--- Data supplied ---
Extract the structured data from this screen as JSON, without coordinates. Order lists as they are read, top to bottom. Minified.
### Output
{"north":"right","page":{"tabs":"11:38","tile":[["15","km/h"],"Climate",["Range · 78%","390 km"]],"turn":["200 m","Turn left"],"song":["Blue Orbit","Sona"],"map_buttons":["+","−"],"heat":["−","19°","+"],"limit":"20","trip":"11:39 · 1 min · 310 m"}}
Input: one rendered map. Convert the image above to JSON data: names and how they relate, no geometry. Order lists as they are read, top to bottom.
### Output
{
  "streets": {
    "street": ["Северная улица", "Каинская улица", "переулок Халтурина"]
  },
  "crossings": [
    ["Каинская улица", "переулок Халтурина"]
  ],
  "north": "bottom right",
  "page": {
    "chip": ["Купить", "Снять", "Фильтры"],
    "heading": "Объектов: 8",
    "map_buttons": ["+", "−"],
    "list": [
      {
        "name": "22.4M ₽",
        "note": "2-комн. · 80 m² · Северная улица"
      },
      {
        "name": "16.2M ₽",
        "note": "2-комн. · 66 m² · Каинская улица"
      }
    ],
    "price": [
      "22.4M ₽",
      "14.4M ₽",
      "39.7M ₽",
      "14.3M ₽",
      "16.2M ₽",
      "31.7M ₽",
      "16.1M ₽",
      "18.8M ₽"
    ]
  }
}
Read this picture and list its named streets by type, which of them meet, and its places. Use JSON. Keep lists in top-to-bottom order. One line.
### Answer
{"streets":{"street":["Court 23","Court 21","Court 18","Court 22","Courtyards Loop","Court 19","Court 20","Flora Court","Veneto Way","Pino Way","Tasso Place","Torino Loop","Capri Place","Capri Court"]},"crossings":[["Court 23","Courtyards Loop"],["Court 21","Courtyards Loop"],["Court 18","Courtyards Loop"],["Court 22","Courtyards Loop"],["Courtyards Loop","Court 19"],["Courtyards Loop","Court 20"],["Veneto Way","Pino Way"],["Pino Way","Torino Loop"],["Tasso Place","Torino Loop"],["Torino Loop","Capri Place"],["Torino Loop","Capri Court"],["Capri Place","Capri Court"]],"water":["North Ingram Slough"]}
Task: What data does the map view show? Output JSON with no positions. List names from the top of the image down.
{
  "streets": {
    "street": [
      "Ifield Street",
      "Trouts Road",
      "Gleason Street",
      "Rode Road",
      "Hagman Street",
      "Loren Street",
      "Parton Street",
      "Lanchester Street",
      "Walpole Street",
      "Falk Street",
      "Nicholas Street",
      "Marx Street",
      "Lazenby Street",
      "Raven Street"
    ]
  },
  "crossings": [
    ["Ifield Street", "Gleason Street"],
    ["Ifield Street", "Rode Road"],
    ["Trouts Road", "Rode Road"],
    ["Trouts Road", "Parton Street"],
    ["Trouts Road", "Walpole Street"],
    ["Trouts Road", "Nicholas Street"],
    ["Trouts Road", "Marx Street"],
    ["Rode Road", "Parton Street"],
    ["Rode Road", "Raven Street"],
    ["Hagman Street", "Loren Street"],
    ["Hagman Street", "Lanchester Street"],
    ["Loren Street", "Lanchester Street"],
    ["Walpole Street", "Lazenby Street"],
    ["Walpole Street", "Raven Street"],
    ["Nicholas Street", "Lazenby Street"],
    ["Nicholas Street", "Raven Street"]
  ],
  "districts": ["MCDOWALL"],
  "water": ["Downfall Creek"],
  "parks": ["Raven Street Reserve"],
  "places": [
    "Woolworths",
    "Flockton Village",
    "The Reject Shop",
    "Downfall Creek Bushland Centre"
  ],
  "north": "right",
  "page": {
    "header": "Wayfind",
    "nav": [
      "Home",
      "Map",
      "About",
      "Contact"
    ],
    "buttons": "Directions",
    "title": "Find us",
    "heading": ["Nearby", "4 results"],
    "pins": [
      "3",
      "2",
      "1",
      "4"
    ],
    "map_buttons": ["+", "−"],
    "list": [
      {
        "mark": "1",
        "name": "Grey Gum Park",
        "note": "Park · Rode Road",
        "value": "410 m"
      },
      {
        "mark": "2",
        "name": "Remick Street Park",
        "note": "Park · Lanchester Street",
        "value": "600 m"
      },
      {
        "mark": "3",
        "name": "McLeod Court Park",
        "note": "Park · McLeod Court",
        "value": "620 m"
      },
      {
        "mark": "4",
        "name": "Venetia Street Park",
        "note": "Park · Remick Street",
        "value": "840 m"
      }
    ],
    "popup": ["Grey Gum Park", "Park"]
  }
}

--- Directions ---
Every line of the data is to be printed again exactly.

--- Finished exercise ---
Extract the structured data from this screen as JSON, without coordinates. Order lists as they are read, top to bottom. Minified.
### Output
{"north":"right","page":{"tabs":"11:38","tile":[["15","km/h"],"Climate",["Range · 78%","390 km"]],"turn":["200 m","Turn left"],"song":["Blue Orbit","Sona"],"map_buttons":["+","−"],"heat":["−","19°","+"],"limit":"20","trip":"11:39 · 1 min · 310 m"}}
Input: one rendered map. Convert the image above to JSON data: names and how they relate, no geometry. Order lists as they are read, top to bottom.
### Output
{
  "streets": {
    "street": ["Северная улица", "Каинская улица", "переулок Халтурина"]
  },
  "crossings": [
    ["Каинская улица", "переулок Халтурина"]
  ],
  "north": "bottom right",
  "page": {
    "chip": ["Купить", "Снять", "Фильтры"],
    "heading": "Объектов: 8",
    "map_buttons": ["+", "−"],
    "list": [
      {
        "name": "22.4M ₽",
        "note": "2-комн. · 80 m² · Северная улица"
      },
      {
        "name": "16.2M ₽",
        "note": "2-комн. · 66 m² · Каинская улица"
      }
    ],
    "price": [
      "22.4M ₽",
      "14.4M ₽",
      "39.7M ₽",
      "14.3M ₽",
      "16.2M ₽",
      "31.7M ₽",
      "16.1M ₽",
      "18.8M ₽"
    ]
  }
}
Read this picture and list its named streets by type, which of them meet, and its places. Use JSON. Keep lists in top-to-bottom order. One line.
### Answer
{"streets":{"street":["Court 23","Court 21","Court 18","Court 22","Courtyards Loop","Court 19","Court 20","Flora Court","Veneto Way","Pino Way","Tasso Place","Torino Loop","Capri Place","Capri Court"]},"crossings":[["Court 23","Courtyards Loop"],["Court 21","Courtyards Loop"],["Court 18","Courtyards Loop"],["Court 22","Courtyards Loop"],["Courtyards Loop","Court 19"],["Courtyards Loop","Court 20"],["Veneto Way","Pino Way"],["Pino Way","Torino Loop"],["Tasso Place","Torino Loop"],["Torino Loop","Capri Place"],["Torino Loop","Capri Court"],["Capri Place","Capri Court"]],"water":["North Ingram Slough"]}
Task: What data does the map view show? Output JSON with no positions. List names from the top of the image down.
{
  "streets": {
    "street": [
      "Ifield Street",
      "Trouts Road",
      "Gleason Street",
      "Rode Road",
      "Hagman Street",
      "Loren Street",
      "Parton Street",
      "Lanchester Street",
      "Walpole Street",
      "Falk Street",
      "Nicholas Street",
      "Marx Street",
      "Lazenby Street",
      "Raven Street"
    ]
  },
  "crossings": [
    ["Ifield Street", "Gleason Street"],
    ["Ifield Street", "Rode Road"],
    ["Trouts Road", "Rode Road"],
    ["Trouts Road", "Parton Street"],
    ["Trouts Road", "Walpole Street"],
    ["Trouts Road", "Nicholas Street"],
    ["Trouts Road", "Marx Street"],
    ["Rode Road", "Parton Street"],
    ["Rode Road", "Raven Street"],
    ["Hagman Street", "Loren Street"],
    ["Hagman Street", "Lanchester Street"],
    ["Loren Street", "Lanchester Street"],
    ["Walpole Street", "Lazenby Street"],
    ["Walpole Street", "Raven Street"],
    ["Nicholas Street", "Lazenby Street"],
    ["Nicholas Street", "Raven Street"]
  ],
  "districts": ["MCDOWALL"],
  "water": ["Downfall Creek"],
  "parks": ["Raven Street Reserve"],
  "places": [
    "Woolworths",
    "Flockton Village",
    "The Reject Shop",
    "Downfall Creek Bushland Centre"
  ],
  "north": "right",
  "page": {
    "header": "Wayfind",
    "nav": [
      "Home",
      "Map",
      "About",
      "Contact"
    ],
    "buttons": "Directions",
    "title": "Find us",
    "heading": ["Nearby", "4 results"],
    "pins": [
      "3",
      "2",
      "1",
      "4"
    ],
    "map_buttons": ["+", "−"],
    "list": [
      {
        "mark": "1",
        "name": "Grey Gum Park",
        "note": "Park · Rode Road",
        "value": "410 m"
      },
      {
        "mark": "2",
        "name": "Remick Street Park",
        "note": "Park · Lanchester Street",
        "value": "600 m"
      },
      {
        "mark": "3",
        "name": "McLeod Court Park",
        "note": "Park · McLeod Court",
        "value": "620 m"
      },
      {
        "mark": "4",
        "name": "Venetia Street Park",
        "note": "Park · Remick Street",
        "value": "840 m"
      }
    ],
    "popup": ["Grey Gum Park", "Park"]
  }
}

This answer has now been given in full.